In Thompson, one issue was whether defendant had feigned a mental illness or defect that led to his acquittal.1 The court found that because that issue was necessarily tried with the issue of whether Thompson was insane at the time of the offenses, it amounted to intrinsic fraud, stating:

The fraud committed by Thompson was the concealment of his true condition. Thompson “lied” to the court both directly at court appearances and indirectly through the court-appointed experts and an officer of .the court (defense counsel). Like perjury, this conduct constitutes intrinsic fraud, see DeClaire, 453 So.2d at 380, and cannot serve as a basis for setting aside a judgment.

479 So.2d at 184.

DeClaire involved an attempt to set aside a final property settlement agreement on the ground that the petitioner-husband had fraudulently submitted a false statement of net worth in a financial affidavit relied upon in reaching the agreement. The court found that because the affidavit was part of the record in the case, the issue was a matter before the court that could have been tried; therefore, it constituted intrinsic fraud and was insufficient as a basis for setting aside the final settlement agreement. 453 So.2d at 380-381. The court stated:

In other words, extrinsic fraud occurs where a defendant has somehow been prevented from participating in a cause....
Intrinsic fraud, on the other hand, applies to fraudulent conduct that arises within a proceeding and pertains to the issues in the case that have been tried or could have been tried.
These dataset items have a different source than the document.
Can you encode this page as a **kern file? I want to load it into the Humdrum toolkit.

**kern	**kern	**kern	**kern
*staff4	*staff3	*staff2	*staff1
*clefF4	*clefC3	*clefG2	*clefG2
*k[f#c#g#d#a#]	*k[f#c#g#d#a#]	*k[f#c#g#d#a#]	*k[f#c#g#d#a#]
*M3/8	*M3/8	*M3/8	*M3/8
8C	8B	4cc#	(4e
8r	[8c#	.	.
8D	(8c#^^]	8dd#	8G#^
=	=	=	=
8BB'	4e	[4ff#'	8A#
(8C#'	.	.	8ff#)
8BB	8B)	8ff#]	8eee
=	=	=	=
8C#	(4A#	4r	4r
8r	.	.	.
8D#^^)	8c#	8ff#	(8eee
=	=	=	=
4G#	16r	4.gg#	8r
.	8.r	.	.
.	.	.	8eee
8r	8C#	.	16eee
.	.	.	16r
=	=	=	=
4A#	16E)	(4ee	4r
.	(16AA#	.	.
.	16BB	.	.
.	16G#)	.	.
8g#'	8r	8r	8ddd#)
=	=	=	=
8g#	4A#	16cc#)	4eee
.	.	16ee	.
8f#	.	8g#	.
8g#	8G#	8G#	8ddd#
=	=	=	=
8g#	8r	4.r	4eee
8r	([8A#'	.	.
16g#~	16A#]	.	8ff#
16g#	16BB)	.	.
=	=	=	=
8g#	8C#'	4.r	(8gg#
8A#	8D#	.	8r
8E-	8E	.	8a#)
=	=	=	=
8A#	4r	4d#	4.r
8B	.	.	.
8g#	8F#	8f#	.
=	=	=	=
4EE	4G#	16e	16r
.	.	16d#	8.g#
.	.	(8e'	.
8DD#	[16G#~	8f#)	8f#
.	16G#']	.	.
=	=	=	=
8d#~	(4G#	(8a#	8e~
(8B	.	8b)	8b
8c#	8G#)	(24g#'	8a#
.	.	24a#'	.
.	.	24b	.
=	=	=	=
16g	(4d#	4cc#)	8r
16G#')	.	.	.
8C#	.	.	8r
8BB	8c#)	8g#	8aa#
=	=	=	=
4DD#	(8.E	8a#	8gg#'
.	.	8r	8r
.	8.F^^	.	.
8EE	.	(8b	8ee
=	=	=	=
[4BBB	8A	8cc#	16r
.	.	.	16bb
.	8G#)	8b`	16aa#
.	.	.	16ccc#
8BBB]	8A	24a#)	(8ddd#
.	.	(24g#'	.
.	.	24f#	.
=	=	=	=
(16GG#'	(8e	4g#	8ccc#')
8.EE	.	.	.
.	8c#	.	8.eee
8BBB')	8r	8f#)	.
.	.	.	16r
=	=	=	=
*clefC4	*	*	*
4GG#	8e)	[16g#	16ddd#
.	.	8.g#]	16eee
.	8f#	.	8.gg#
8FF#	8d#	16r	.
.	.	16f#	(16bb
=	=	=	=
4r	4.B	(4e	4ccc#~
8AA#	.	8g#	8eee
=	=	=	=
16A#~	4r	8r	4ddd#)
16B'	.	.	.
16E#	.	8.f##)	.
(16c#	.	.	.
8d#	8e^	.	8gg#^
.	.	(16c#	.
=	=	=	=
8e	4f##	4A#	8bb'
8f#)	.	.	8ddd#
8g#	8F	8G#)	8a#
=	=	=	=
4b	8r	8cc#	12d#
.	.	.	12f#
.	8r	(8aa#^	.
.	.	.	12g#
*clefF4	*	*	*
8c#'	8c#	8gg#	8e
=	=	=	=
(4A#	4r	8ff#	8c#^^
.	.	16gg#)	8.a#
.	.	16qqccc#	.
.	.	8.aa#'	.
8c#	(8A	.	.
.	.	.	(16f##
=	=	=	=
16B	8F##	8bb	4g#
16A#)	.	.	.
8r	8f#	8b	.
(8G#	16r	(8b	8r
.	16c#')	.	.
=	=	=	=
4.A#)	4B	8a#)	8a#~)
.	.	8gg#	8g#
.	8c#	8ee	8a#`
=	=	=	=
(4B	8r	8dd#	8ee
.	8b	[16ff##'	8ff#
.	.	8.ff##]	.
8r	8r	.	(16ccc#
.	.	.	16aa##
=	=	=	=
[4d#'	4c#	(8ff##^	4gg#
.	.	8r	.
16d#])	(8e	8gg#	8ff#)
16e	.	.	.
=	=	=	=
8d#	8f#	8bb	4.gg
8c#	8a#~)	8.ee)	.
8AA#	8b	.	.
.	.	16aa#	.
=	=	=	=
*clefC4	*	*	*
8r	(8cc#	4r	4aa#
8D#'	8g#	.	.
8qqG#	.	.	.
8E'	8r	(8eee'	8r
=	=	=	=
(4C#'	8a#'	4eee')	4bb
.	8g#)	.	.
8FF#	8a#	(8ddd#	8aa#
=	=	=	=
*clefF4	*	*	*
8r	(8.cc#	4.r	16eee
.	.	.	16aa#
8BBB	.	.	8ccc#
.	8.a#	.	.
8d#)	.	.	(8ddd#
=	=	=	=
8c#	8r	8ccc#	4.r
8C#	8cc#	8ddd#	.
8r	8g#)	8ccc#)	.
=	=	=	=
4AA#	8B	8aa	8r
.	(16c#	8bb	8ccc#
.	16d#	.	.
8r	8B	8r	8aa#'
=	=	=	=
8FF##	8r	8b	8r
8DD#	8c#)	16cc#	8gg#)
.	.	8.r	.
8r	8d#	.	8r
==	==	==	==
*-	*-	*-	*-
This Court, consistent with the general rule, has expressly held that false testimony given in a proceeding is intrinsic fraud.

453 So.2d at 377.

The fraud in this case, the false statements made or submitted regarding the status of Driscoll’s health, was intrinsic to the proceeding for terminating Driscoll’s sentence of community control. It could not be characterized as extrinsic fraud because the state was not precluded from litigating the true state of Driscoll’s health at the time of the termination order. The state initiated the proceedings to terminate the sentence and discharge Driscoll from community control. It therefore had the burden to investigate to insure that the medical records and statements offered by Driscoll’s mother were sound. There is no indication in the record that it did so. Yet it was within the control of the state and the state could have, and indeed should have, investigated to verify the matter pri- or to obtaining the final order of termination. Since the matter was intrinsic to and not collateral to Driscoll’s discharge, the court was without jurisdiction to set aside the discharge as a fraud on the court.

This disposition of the case makes it unnecessary to reach the double jeopardy issues.

The appealed order is reversed and the cause is remanded with directions to discharge the defendant.

REVERSED AND REMANDED.

ERVIN and WENTWORTH, JJ., concur.

. As here, the order in Thompson constituted a final judgment and was distinguished by the court from the post-judgment order for new trial in Burton.